Your goal:
Without the pictures, set down the records below word for word.

Supplied records:
▼

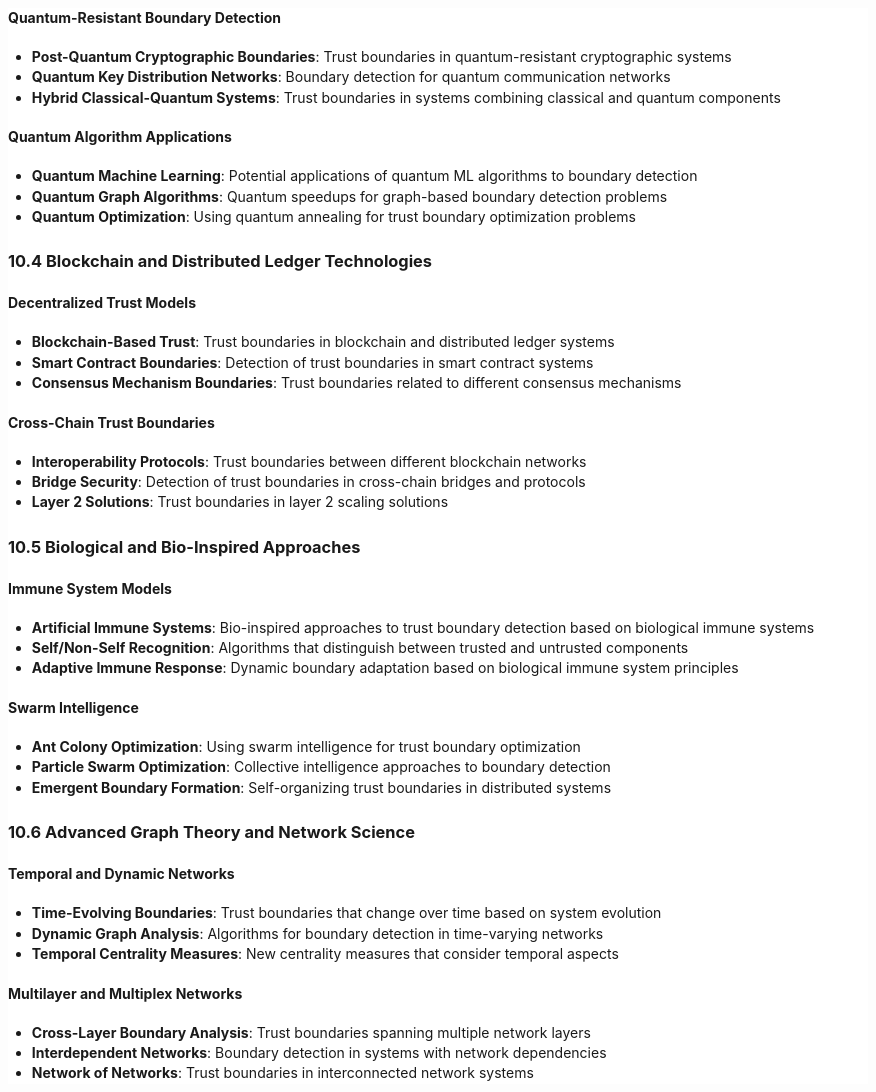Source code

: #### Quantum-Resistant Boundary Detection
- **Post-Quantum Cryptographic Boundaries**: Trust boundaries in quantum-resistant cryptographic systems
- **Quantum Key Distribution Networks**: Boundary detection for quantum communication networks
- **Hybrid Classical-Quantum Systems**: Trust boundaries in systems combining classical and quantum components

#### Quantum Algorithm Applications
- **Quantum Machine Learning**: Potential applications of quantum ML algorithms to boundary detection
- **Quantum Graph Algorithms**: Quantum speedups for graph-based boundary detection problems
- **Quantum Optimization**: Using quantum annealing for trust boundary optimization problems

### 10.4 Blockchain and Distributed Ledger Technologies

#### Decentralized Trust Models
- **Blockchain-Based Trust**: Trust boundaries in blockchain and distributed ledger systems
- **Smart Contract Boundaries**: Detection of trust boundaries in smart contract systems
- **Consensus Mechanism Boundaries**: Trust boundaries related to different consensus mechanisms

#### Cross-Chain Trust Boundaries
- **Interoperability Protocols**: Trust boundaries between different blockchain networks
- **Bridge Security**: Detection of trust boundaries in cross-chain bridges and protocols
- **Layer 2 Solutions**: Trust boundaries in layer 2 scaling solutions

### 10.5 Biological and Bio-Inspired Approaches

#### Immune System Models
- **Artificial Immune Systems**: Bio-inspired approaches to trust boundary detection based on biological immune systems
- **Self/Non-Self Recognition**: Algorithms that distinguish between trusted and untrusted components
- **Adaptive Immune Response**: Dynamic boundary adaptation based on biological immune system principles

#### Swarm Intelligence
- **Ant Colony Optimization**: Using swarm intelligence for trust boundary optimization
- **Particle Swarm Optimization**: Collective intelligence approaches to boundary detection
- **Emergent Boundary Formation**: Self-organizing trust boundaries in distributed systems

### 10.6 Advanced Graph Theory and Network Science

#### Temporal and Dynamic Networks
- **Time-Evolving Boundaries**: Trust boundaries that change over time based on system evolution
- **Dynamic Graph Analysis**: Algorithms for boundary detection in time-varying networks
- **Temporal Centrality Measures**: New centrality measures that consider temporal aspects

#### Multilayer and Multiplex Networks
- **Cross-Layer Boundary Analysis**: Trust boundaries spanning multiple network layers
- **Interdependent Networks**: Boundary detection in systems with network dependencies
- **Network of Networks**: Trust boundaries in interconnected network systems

▲

Written response:
Source code

: #### Quantum-Resistant Boundary Detection
- **Post-Quantum Cryptographic Boundaries**: Trust boundaries in quantum-resistant cryptographic systems
- **Quantum Key Distribution Networks**: Boundary detection for quantum communication networks
- **Hybrid Classical-Quantum Systems**: Trust boundaries in systems combining classical and quantum components

#### Quantum Algorithm Applications
- **Quantum Machine Learning**: Potential applications of quantum ML algorithms to boundary detection
- **Quantum Graph Algorithms**: Quantum speedups for graph-based boundary detection problems
- **Quantum Optimization**: Using quantum annealing for trust boundary optimization problems

### 10.4 Blockchain and Distributed Ledger Technologies

#### Decentralized Trust Models
- **Blockchain-Based Trust**: Trust boundaries in blockchain and distributed ledger systems
- **Smart Contract Boundaries**: Detection of trust boundaries in smart contract systems
- **Consensus Mechanism Boundaries**: Trust boundaries related to different consensus mechanisms

#### Cross-Chain Trust Boundaries
- **Interoperability Protocols**: Trust boundaries between different blockchain networks
- **Bridge Security**: Detection of trust boundaries in cross-chain bridges and protocols
- **Layer 2 Solutions**: Trust boundaries in layer 2 scaling solutions

### 10.5 Biological and Bio-Inspired Approaches

#### Immune System Models
- **Artificial Immune Systems**: Bio-inspired approaches to trust boundary detection based on biological immune systems
- **Self/Non-Self Recognition**: Algorithms that distinguish between trusted and untrusted components
- **Adaptive Immune Response**: Dynamic boundary adaptation based on biological immune system principles

#### Swarm Intelligence
- **Ant Colony Optimization**: Using swarm intelligence for trust boundary optimization
- **Particle Swarm Optimization**: Collective intelligence approaches to boundary detection
- **Emergent Boundary Formation**: Self-organizing trust boundaries in distributed systems

### 10.6 Advanced Graph Theory and Network Science

#### Temporal and Dynamic Networks
- **Time-Evolving Boundaries**: Trust boundaries that change over time based on system evolution
- **Dynamic Graph Analysis**: Algorithms for boundary detection in time-varying networks
- **Temporal Centrality Measures**: New centrality measures that consider temporal aspects

#### Multilayer and Multiplex Networks
- **Cross-Layer Boundary Analysis**: Trust boundaries spanning multiple network layers
- **Interdependent Networks**: Boundary detection in systems with network dependencies
- **Network of Networks**: Trust boundaries in interconnected network systems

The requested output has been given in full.